The records:
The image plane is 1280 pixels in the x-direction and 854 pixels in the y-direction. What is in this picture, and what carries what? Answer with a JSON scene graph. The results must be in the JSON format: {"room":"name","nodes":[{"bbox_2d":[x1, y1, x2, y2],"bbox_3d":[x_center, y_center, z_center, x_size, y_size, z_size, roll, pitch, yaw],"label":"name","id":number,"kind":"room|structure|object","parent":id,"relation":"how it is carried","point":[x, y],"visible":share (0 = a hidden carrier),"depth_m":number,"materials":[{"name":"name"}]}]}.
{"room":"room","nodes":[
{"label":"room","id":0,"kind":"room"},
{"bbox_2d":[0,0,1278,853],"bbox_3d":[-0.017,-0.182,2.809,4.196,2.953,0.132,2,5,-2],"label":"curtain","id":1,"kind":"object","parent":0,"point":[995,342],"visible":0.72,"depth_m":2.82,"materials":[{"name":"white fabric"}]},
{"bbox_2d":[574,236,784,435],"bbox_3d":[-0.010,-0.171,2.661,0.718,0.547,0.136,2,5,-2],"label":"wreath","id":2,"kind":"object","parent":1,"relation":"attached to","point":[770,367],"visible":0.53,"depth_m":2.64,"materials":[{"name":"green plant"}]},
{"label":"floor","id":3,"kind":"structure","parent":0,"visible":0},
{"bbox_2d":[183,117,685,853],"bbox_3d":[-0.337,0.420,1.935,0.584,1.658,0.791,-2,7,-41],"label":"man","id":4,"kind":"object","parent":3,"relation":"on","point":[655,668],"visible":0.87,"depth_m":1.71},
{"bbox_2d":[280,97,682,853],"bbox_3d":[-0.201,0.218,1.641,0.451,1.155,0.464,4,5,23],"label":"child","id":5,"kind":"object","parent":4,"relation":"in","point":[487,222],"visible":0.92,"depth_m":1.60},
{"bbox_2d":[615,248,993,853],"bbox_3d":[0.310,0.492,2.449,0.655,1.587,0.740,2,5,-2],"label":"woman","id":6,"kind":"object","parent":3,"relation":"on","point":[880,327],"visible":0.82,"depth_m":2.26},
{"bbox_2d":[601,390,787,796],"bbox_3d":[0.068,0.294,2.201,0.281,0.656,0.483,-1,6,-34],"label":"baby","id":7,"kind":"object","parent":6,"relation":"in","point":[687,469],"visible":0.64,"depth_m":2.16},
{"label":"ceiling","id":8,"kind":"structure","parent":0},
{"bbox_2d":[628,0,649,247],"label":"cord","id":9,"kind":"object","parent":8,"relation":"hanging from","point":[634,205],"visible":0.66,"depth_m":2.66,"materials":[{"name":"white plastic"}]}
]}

Try it:
Write all the data out again, word for word.

Exercise solution:
The image plane is 1280 pixels in the x-direction and 854 pixels in the y-direction. What is in this picture, and what carries what? Answer with a JSON scene graph. The results must be in the JSON format: {"room":"name","nodes":[{"bbox_2d":[x1, y1, x2, y2],"bbox_3d":[x_center, y_center, z_center, x_size, y_size, z_size, roll, pitch, yaw],"label":"name","id":number,"kind":"room|structure|object","parent":id,"relation":"how it is carried","point":[x, y],"visible":share (0 = a hidden carrier),"depth_m":number,"materials":[{"name":"name"}]}]}.
{"room":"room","nodes":[
{"label":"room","id":0,"kind":"room"},
{"bbox_2d":[0,0,1278,853],"bbox_3d":[-0.017,-0.182,2.809,4.196,2.953,0.132,2,5,-2],"label":"curtain","id":1,"kind":"object","parent":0,"point":[995,342],"visible":0.72,"depth_m":2.82,"materials":[{"name":"white fabric"}]},
{"bbox_2d":[574,236,784,435],"bbox_3d":[-0.010,-0.171,2.661,0.718,0.547,0.136,2,5,-2],"label":"wreath","id":2,"kind":"object","parent":1,"relation":"attached to","point":[770,367],"visible":0.53,"depth_m":2.64,"materials":[{"name":"green plant"}]},
{"label":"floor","id":3,"kind":"structure","parent":0,"visible":0},
{"bbox_2d":[183,117,685,853],"bbox_3d":[-0.337,0.420,1.935,0.584,1.658,0.791,-2,7,-41],"label":"man","id":4,"kind":"object","parent":3,"relation":"on","point":[655,668],"visible":0.87,"depth_m":1.71},
{"bbox_2d":[280,97,682,853],"bbox_3d":[-0.201,0.218,1.641,0.451,1.155,0.464,4,5,23],"label":"child","id":5,"kind":"object","parent":4,"relation":"in","point":[487,222],"visible":0.92,"depth_m":1.60},
{"bbox_2d":[615,248,993,853],"bbox_3d":[0.310,0.492,2.449,0.655,1.587,0.740,2,5,-2],"label":"woman","id":6,"kind":"object","parent":3,"relation":"on","point":[880,327],"visible":0.82,"depth_m":2.26},
{"bbox_2d":[601,390,787,796],"bbox_3d":[0.068,0.294,2.201,0.281,0.656,0.483,-1,6,-34],"label":"baby","id":7,"kind":"object","parent":6,"relation":"in","point":[687,469],"visible":0.64,"depth_m":2.16},
{"label":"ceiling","id":8,"kind":"structure","parent":0},
{"bbox_2d":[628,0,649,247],"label":"cord","id":9,"kind":"object","parent":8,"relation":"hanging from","point":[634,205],"visible":0.66,"depth_m":2.66,"materials":[{"name":"white plastic"}]}
]}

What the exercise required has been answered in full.